CIRD99050 - R&D tax relief: accountancy: overview

Link with accountancy

FA04/S50 (previously FA98/S42) specifies that the starting point for calculating taxable profits is accounts drawn up in accordance with GAAP. GAAP is defined so as to include accounts drawn up in accordance with either UK GAAP or IAS. (IAS is included in this definition for accounting periods beginning on or after 1 January 2005.)

UK GAAP has a standard specifically relating to R&D called SSAP13 ( CIRD99100). International accounting for R&D is dealt with by IAS38 ( CIRD99200). For smaller entities the FRS for Smaller Entities will be in point. It is beyond the scope of this manual to advise on the detail of these standards, and if accountancy advice is required it should be sought from your local Revenue accountant. Inspectors will also find helpful material on the Inland Revenue Accountants’ intranet site.

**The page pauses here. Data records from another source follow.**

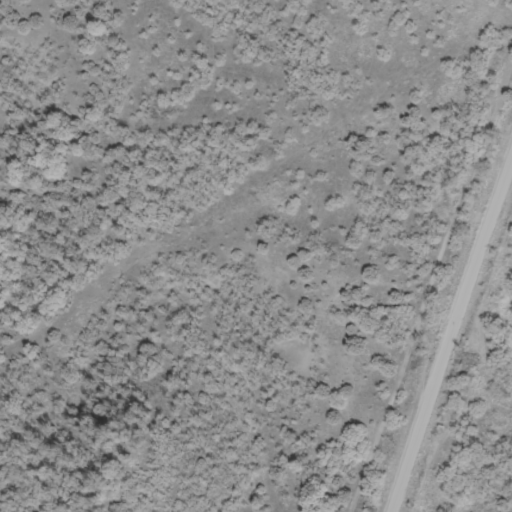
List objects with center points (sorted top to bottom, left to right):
road: (502, 3)
road: (452, 344)
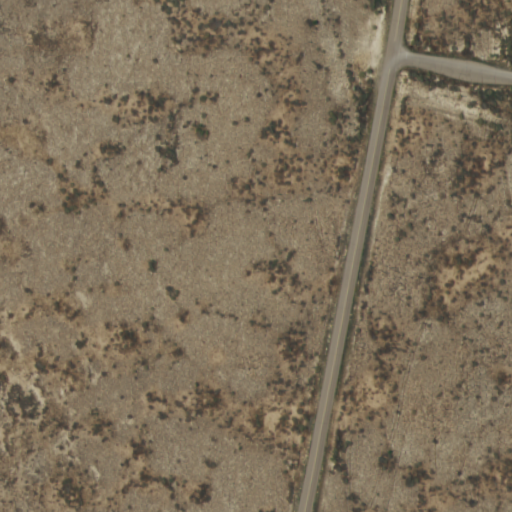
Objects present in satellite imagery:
road: (452, 74)
road: (357, 256)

It is not the accountancy treatment but the DTI guidelines that determine whether a project is R&D for tax purposes ( CIRD81300).

Introduction of IAS

It is a legal requirement that the consolidated accounts of listed companies are prepared in accordance with IAS for accounting periods beginning after 1 January 2005. There is an option for other accounts to be prepared on this basis also. Until the inclusion of IAS within the definition of GAAP, we followed the UK GAAP accounting treatment to decide when expenditure was deductible in calculating the taxable profit for the purposes of the R&D tax relief. So expenditure was treated as deductible in calculating the taxable profit when it was correctly charged to the profit and loss account in accordance with UK GAAP.

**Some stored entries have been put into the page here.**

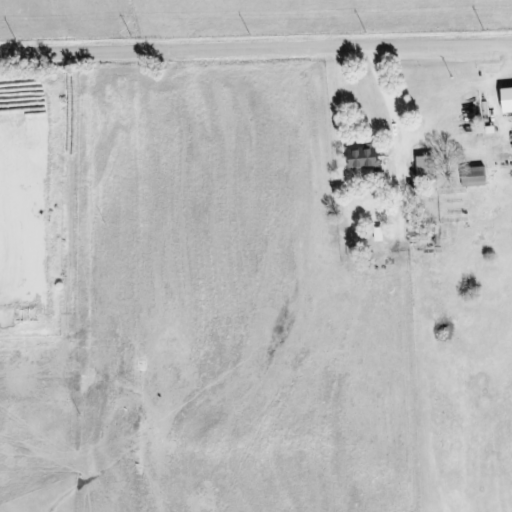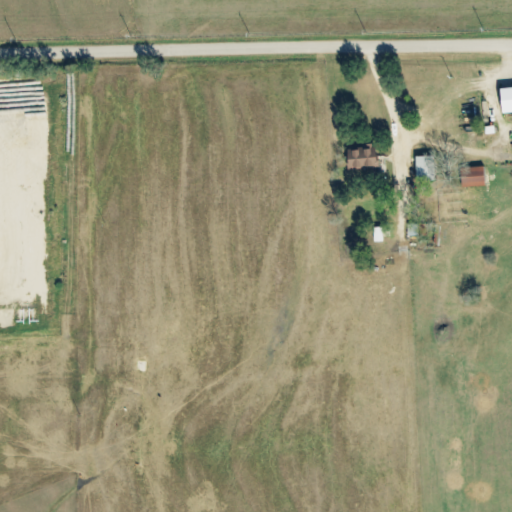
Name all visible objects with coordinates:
road: (255, 44)
building: (507, 98)
building: (363, 158)
building: (425, 167)
building: (473, 176)
building: (412, 229)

But IAS38 includes different rules for recognition of development expenditure on the balance sheet. Significant amounts of expenditure, which we would accept as revenue for tax purposes, might have to be taken to the balance sheet and be released over the period of expected economic benefits arising from the development.

In order to avoid the adoption of IAS resulting in a delaying of the availability of R&D tax relief we introduced special rules to allow R&D expenditure when it was incurred ( CIRD81450).